Pirate taxis versus police
Zola Ndlovu takes us inside Harare’s pirate taxis.
“When elephants fight, it’s the grass that suffers.”
The evening commotion at the corner of Angwa Street and Robert Mugabe Avenue was different. It was not the excited rush of people returning home after a day of work, expending every last bit of energy left to shuffle along what is now a very narrow pavement because of the vending stalls lined with Valentine’s Day gifts and cards. The hwindi who was touting the kombi to Mabvuku held the door slightly open, enough for you to see that “Two vasara vabereki!” actually means five. There are no laws against misrepresenting the number of passengers in your bus if it means that you’ll attract more.
Convenience of pirate taxis
There are laws that govern where a kombi can and can’t pick passengers up and this particular pick up point is illegal. But there are hundreds of them across the country. Kombis are convenient, that’s why we catch them. The whole point is that you don’t want to have to walk all the way to the rank to board one. You want to be able to stand on any street and hitch a ride to where you’re going – no drama, no fuss.
Two months into using this particular kombi route to go home, I’ve learned to choose my seat wisely – always sit on the second or third row, never the first. Unless you want to endure having your knees crushed and your fundamental right to dignity violated by passengers who occupy “paKadoma“. Even the dreaded backseat is better than paKadoma.
PaKadoma – no relation to the city – is the gap between the driver’s seat and the first row of passenger seats. A kombi trip from town will cost you US$1, but if you’re willing to sit on Kadoma you pay half price. If you’re not smart and you rush to the first row, you’ll spend the better part of your trip either sitting with a stranger’s leg nestled threateningly close to your groin or with your knees painfully pressed against each other.
Evading the police
So I chose the second row and just as I sat down I saw a policeman with a baton in hand rushing towards my window. He tapped on it and tried the door which had just been locked by the hwindi. The driver shouted for the people in the backseat to close their window and they managed to close it shut just before the policeman tried to stick his baton in. He hit every side of the kombi hard before trying the back door, all the while the driver and hwindi shouted, “Heeeh! Iwe! Unopenga here?” It was terrifyingly exciting. I felt like I was caught in a scene in one of those Nigerian movies that we were once so obsessed about.

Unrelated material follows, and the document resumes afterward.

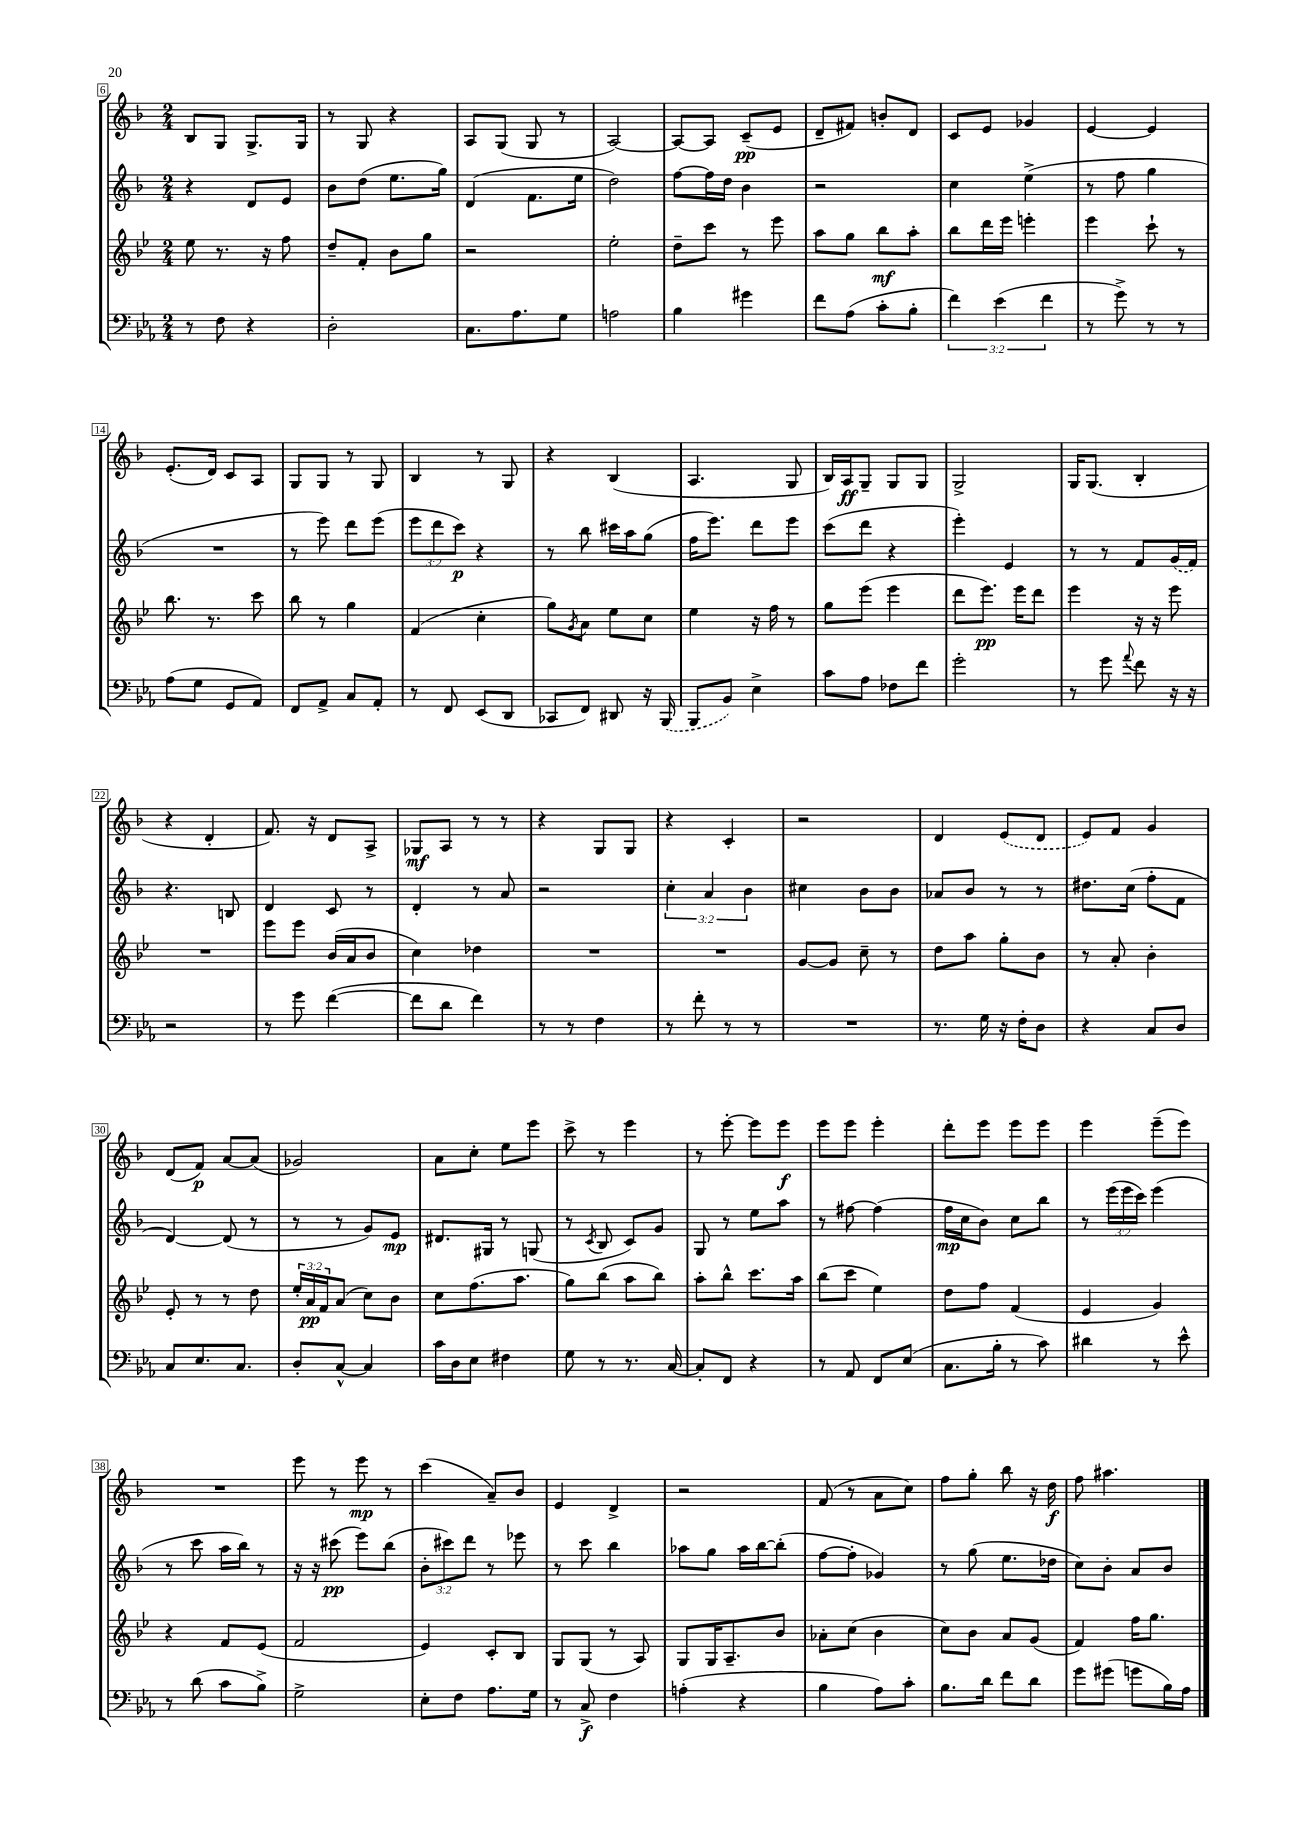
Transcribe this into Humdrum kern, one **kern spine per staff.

While all of this was happening a bizarre scene was unfolding just in front of us. A policeman had managed to open the door by jumping in through the kombi window. He swung his baton wildly as the driver tried and failed to get into gear and drive off. “Dzikayi vabereki!” he ordered and the passengers streamed out, looking bewildered. Our kombi had been spared so we drove off, picking passengers up along the way. By the time we drove past the Fourth Street rank we were full.
Role of the police
This scene has been repeated over and over again for several weeks now. One of those times I was amongst the passengers who had to disembark and make another plan. The whole thing raises many questions, the most important one being: What are the police trying to achieve and are they succeeding in achieving it? The law exists to bring order and the police exist to enforce the law. They have been empowered to do this. A second issue: How should this power be exercised?
There are no simple answers. But the hundreds of weary faces lining the streets after hours tell a story. One thing is for sure, the added inconvenience of the kombi wars are making what is already a difficult existence even tougher for the poor and powerless.